Short-answer chart tasks
^^^^

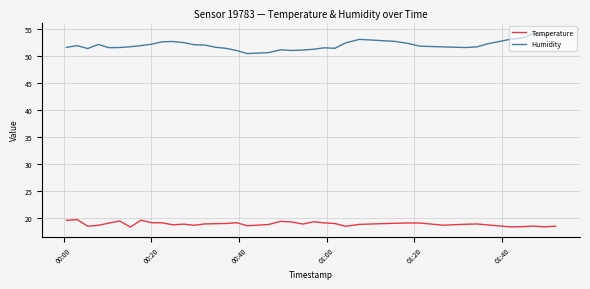

Which series has the widest spread of values?

Humidity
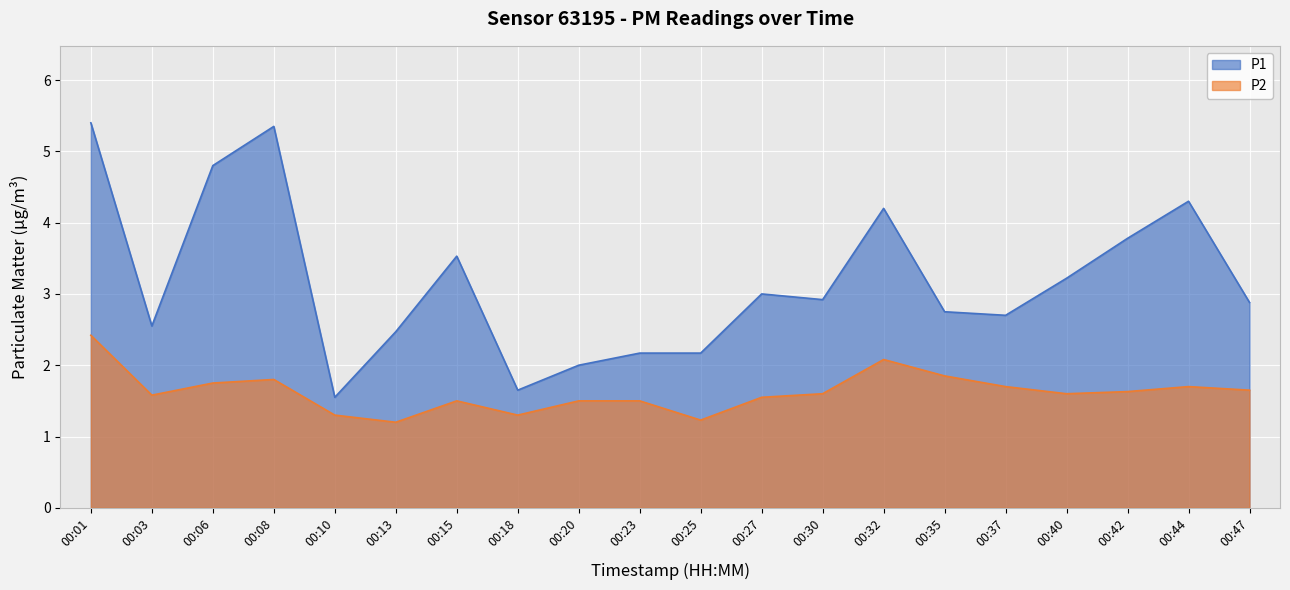

Is the value of P2 at 00:30 greater than the value of P1 at 00:40?

No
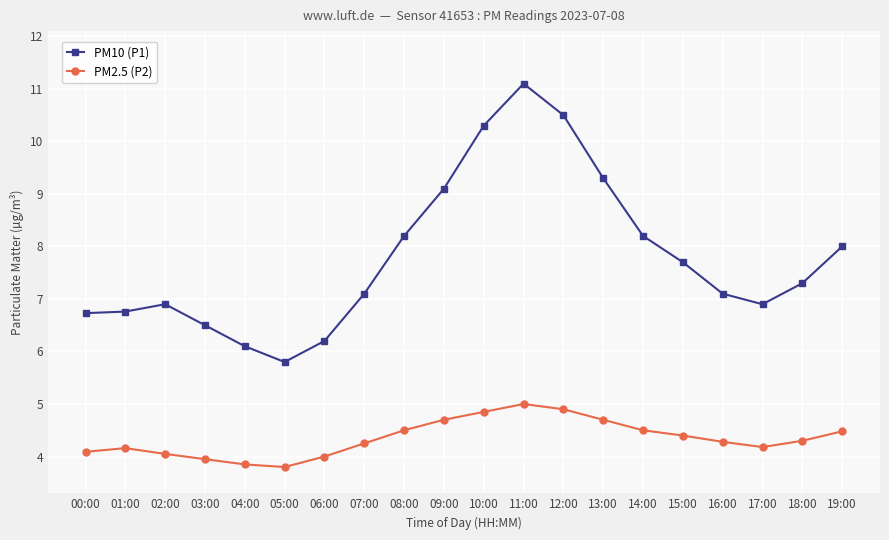

What is the spread (max minus min) of values at 16:00?

2.8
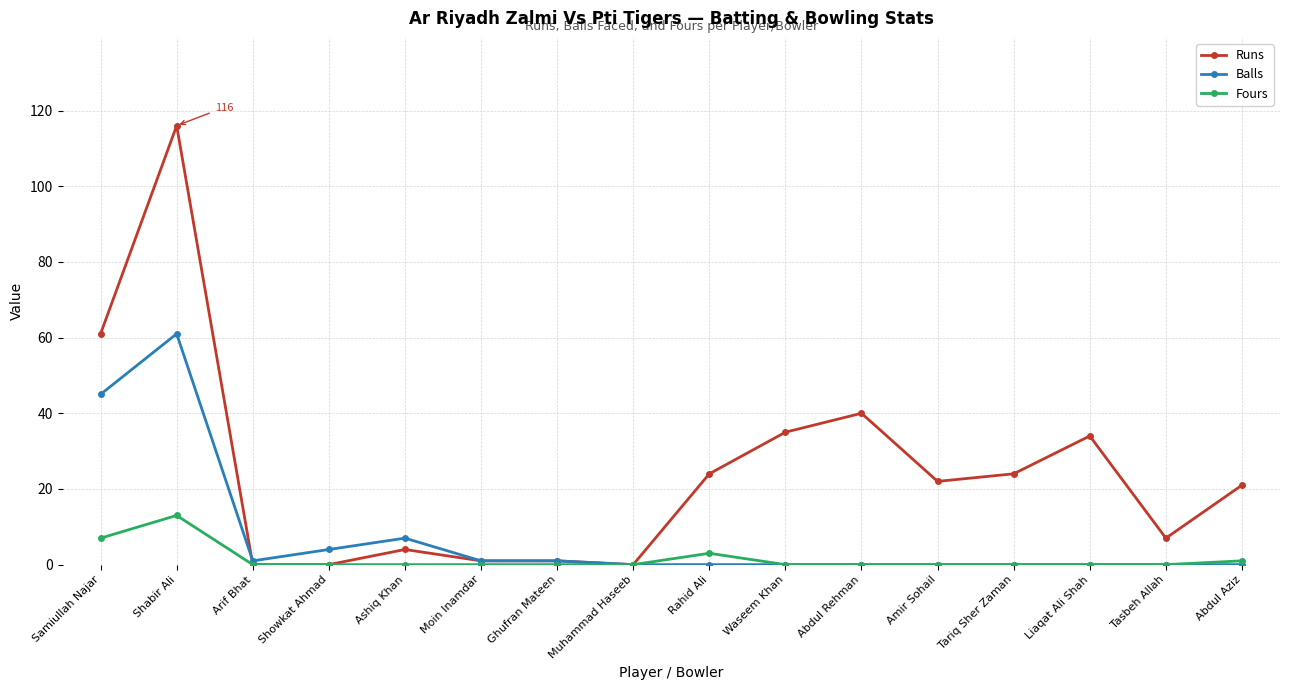

Is it true that Balls equals 0 at Tasbeh Allah?

True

^^^^

● **Task statement**: Copy the rows word for word, starting at the line containing "Is it true that" and continuing through the last row, with both ends included.

● **Solution**:
Is it true that Balls equals 0 at Tasbeh Allah?

True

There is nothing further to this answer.